Boston University Assistant Provost Gerald Keusch, who served as director of the NIH’s Fogarty International Center from 1998 to 2003, predicted that streamlining the budgets “would make it a lot easier on the Congress.”
At the hearing, Rep. John Dingell (D-Mich.), ranking member of the Energy and Commerce Committee, argued that the Barton proposal could constrain the ability of health institutes and centers from directly lobbying for what they need and want.
“It may dramatically impact the ability of the constituencies of the 27 research institutes and centers from having a place at the table in the appropriations process,” he said.
Keusch maintained, however, that limiting the influence of research- and patient-advocacy groups could be a positive development for the NIH and for the advancement of science.
“The real question is, should the advocacy groups be out there pushing for budgetary allocations?” Keusch said.
Budgets, he said, have been “driven not by the science or the needs [of society] but by the advocacy groups and their clever use of the political process.”
Political pressure led to the proliferation of institutes and centers at the NIH that focus on specific diseases, bodily organs or segments of the population. Many within the former and current NIH say there are too many components of the agency and that attention, funding and administrative resources are inefficiently spread across the NIH, according to former officials.
The Energy and Commerce Committee’s framework would cap the number of institutes and centers at 27 and permit the director to eliminate or combine existing components or create new ones. Former NIH officials and research advocates are skeptical that any changes will take place.
“The political downside is too large,” said Marvin Cassman, who served at the NIH’s National Institute of General Medical Sciences for 13 years, including nine as director. “You piss off too many people … [and] what do you get out of it?”
Future political interest in new institutes and centers would pit advocates against one another, Keusch predicted. But Moore downplayed the possibility of dogfights over new NIH components.

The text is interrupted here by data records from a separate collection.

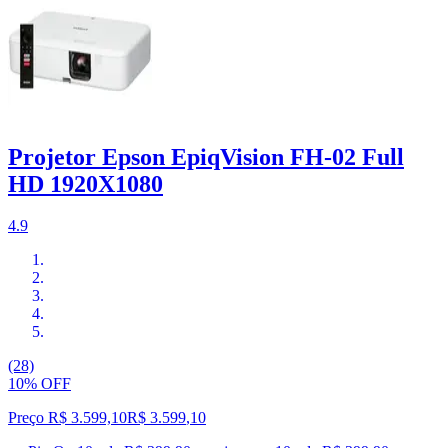
Projetor Epson EpiqVision FH-02 Full
HD 1920X1080
4.9
(28)
10% OFF
Preço R$ 3.599,10
R$
3.599
,
10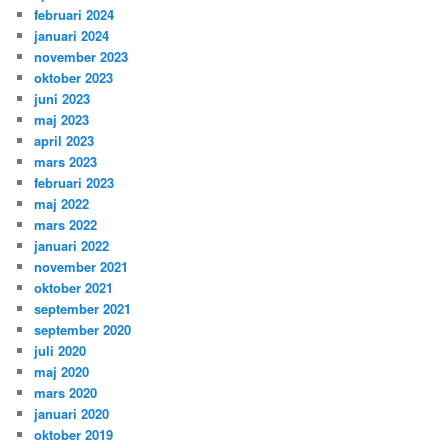
februari 2024
januari 2024
november 2023
oktober 2023
juni 2023
maj 2023
april 2023
mars 2023
februari 2023
maj 2022
mars 2022
januari 2022
november 2021
oktober 2021
september 2021
september 2020
juli 2020
maj 2020
mars 2020
januari 2020
oktober 2019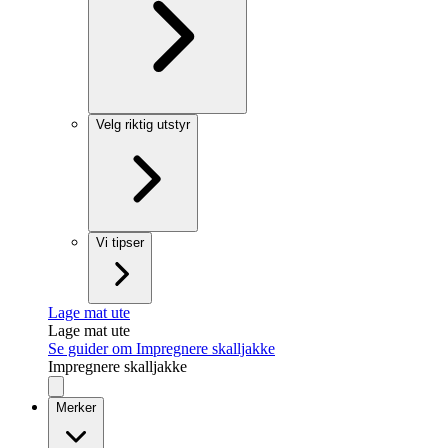
Velg riktig utstyr
Vi tipser
Lage mat ute
Lage mat ute
Se guider om Impregnere skalljakke
Impregnere skalljakke
Merker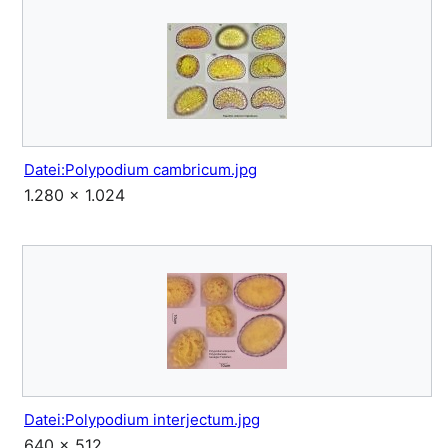
Datei:Polypodium cambricum.jpg
1.280 × 1.024
Datei:Polypodium interjectum.jpg
640 × 512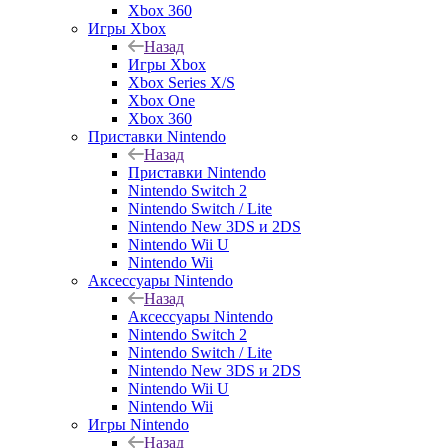
Xbox 360
Игры Xbox
Назад
Игры Xbox
Xbox Series X/S
Xbox One
Xbox 360
Приставки Nintendo
Назад
Приставки Nintendo
Nintendo Switch 2
Nintendo Switch / Lite
Nintendo New 3DS и 2DS
Nintendo Wii U
Nintendo Wii
Аксессуары Nintendo
Назад
Аксессуары Nintendo
Nintendo Switch 2
Nintendo Switch / Lite
Nintendo New 3DS и 2DS
Nintendo Wii U
Nintendo Wii
Игры Nintendo
Назад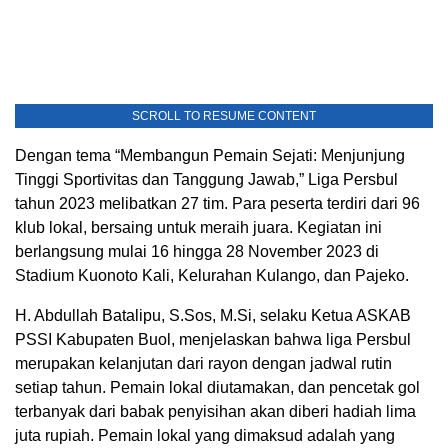
SCROLL TO RESUME CONTENT
Dengan tema “Membangun Pemain Sejati: Menjunjung
Tinggi Sportivitas dan Tanggung Jawab,” Liga Persbul
tahun 2023 melibatkan 27 tim. Para peserta terdiri dari 96
klub lokal, bersaing untuk meraih juara. Kegiatan ini
berlangsung mulai 16 hingga 28 November 2023 di
Stadium Kuonoto Kali, Kelurahan Kulango, dan Pajeko.
H. Abdullah Batalipu, S.Sos, M.Si, selaku Ketua ASKAB
PSSI Kabupaten Buol, menjelaskan bahwa liga Persbul
merupakan kelanjutan dari rayon dengan jadwal rutin
setiap tahun. Pemain lokal diutamakan, dan pencetak gol
terbanyak dari babak penyisihan akan diberi hadiah lima
juta rupiah. Pemain lokal yang dimaksud adalah yang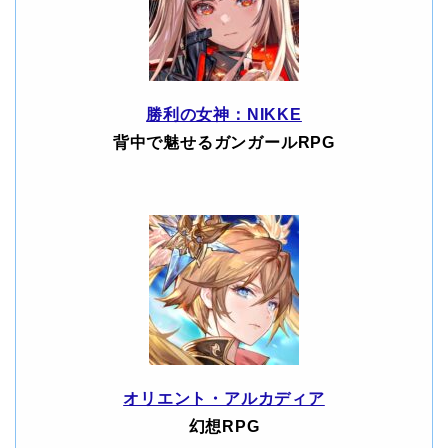
勝利の女神：NIKKE
背中で魅せるガンガールRPG
オリエント・アルカディア
幻想RPG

The “administrative structure” of the agency is unimportant compared to the level of funding itself, Moore said.
“I can’t remember anybody in NIH ever saying, ‘My God, we need another institute!” Cassman added.
Despite all the sound and fury over the possible changes, the research community is largely unconcerned.
“You can’t put it in the hands of the NIH director alone,” Keusch said, adding that the directors of the institutes and centers must continue to be part of the process.
Vesting the authority in the hands of the director might actually increase accountability for NIH spending, Woolley said, because the director is “more visible and more responsible” than the institute and center directors.